The release of V3 and R1 has five major ramifications that are being digested today:
It puts significant pressure on Nvidia, revealing a potential path to cutting-edge AI without depending on expensive, high-margin Nvidia GPUs. If model efficiency increases, pre-training costs could decrease (fewer GPUs needed) and would put more pressure on Nvidia to win in inference capabilities. Based on some of the breakthroughs seen via DeepSeek, there could be paths where CUDA isn't as strong of a MOAT in inference training. Our work to date shows overwhelming demand for Nvidia on the inference side, but these question marks open a more combative debate today vs. yesterday.
The emergence of alternative training and inference solutions could dampen GPU demand. We view multiple headlines from Microsoft ($80B into Stargate), Meta (reverberating $65B in Capex), China ($150B capex commitment) and Stargate ($500B), that clearly counter these claims. Nvidia also has yet to ship their latest Blackwell chips, implying we have yet to accrue net gains from their latest technology. We continue to see their networking technology (NVLink) as the best, which points positively to inference demand and market positioning going forward.
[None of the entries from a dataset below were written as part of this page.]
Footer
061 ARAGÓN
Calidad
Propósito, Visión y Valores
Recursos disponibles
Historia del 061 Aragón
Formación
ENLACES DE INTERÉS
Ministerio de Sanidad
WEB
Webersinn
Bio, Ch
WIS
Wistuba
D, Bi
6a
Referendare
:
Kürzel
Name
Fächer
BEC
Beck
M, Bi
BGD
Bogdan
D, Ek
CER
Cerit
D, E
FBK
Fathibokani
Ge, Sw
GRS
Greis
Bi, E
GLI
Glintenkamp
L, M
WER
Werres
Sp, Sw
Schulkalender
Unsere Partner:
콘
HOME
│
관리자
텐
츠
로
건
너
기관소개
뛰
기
It temporarily narrows the MOAT of leading Western labs like OpenAI and Anthropic. With distilled models of comparable quality emerging, their differentiation will depend more on proprietary data, fine-tuning, and product rather than model architecture. It's important to remember that Anthropic's latest Sonnet model was first released over ~ six months ago.
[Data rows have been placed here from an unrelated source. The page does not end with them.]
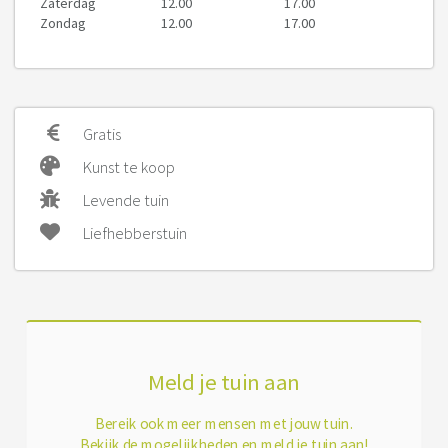
Zaterdag
12.00
17.00
Zondag
12.00
17.00
Gratis
Kunst te koop
Levende tuin
Liefhebberstuin
Meld je tuin aan
Bereik ook meer mensen met jouw tuin.
Bekijk de mogelijkheden en meld je tuin aan!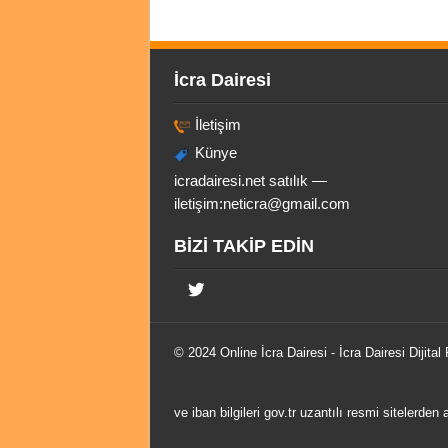
İcra Dairesi
İletişim
Künye
icradairesi.net satılık —
iletişim:
neticra@gmail.com
BİZİ TAKİP EDİN
© 2024 Online
İcra Dairesi
- İcra Dairesi Dijital
ve iban bilgileri gov.tr uzantılı resmi sitelerden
Anthropic's enterprise solution isn't simply a self-serve API model. It provides safety, security, customizability, and customer support to some of the largest enterprises in the world. Given that it is more high touch, we are in the camp that LLMs as a homogenous offering is overbaked. As enterprises have looked to build a relationship with Anthropic over the last year, the company has invested across S&M and Customer support to drive further entrenchment. This bottoms up buildout is reminiscent of cloud infra in the 2010s.
It highlights how US export controls on AI chips to China may have backfired. By constraining Chinese researchers, the US incentivized them to dramatically improve efficiency to enable powerful AI without high-end hardware. This seems to have inadvertently spurred China's domestic AI ecosystem.
DeepSeek's achievements herald a new era of global competition in AI. With the cost of training and inference showing continued signs of compression, we expect a further explosion of new companies and more adoption. It's important to signal that this is a net positive — the biggest winners are consumers and businesses who can anticipate a future of effectively free AI products and services. Jevon's Paradox will rule the day in the long run, and everyone who uses AI will be the biggest winners.
As investors, we are constantly re-examining our assumptions on the defensibility of AI models, the demand for high-performance AI chips, and the geopolitical balance of power in AI technology. The value will accrue to companies that can apply AI to solve customer problems rather than those focused on training frontier models. The key differentiators will be superior data, domain expertise, and customer access.
We will continue monitoring this space closely to identify the next generation of winners. As always, please feel free to reach out with any questions.
[1] A mixture of experts ("MoE") is an approach used in machine learning, particularly in large language models, to efficiently scale up the model size while keeping computational costs manageable. In an MoE architecture, the model is divided into several submodels called "experts." Each expert specializes in a particular subset of the task or data. When an input is given to the model, a gating network determines which experts are most relevant for processing that input. The input is then routed to those selected experts, and their outputs are combined to produce the final output.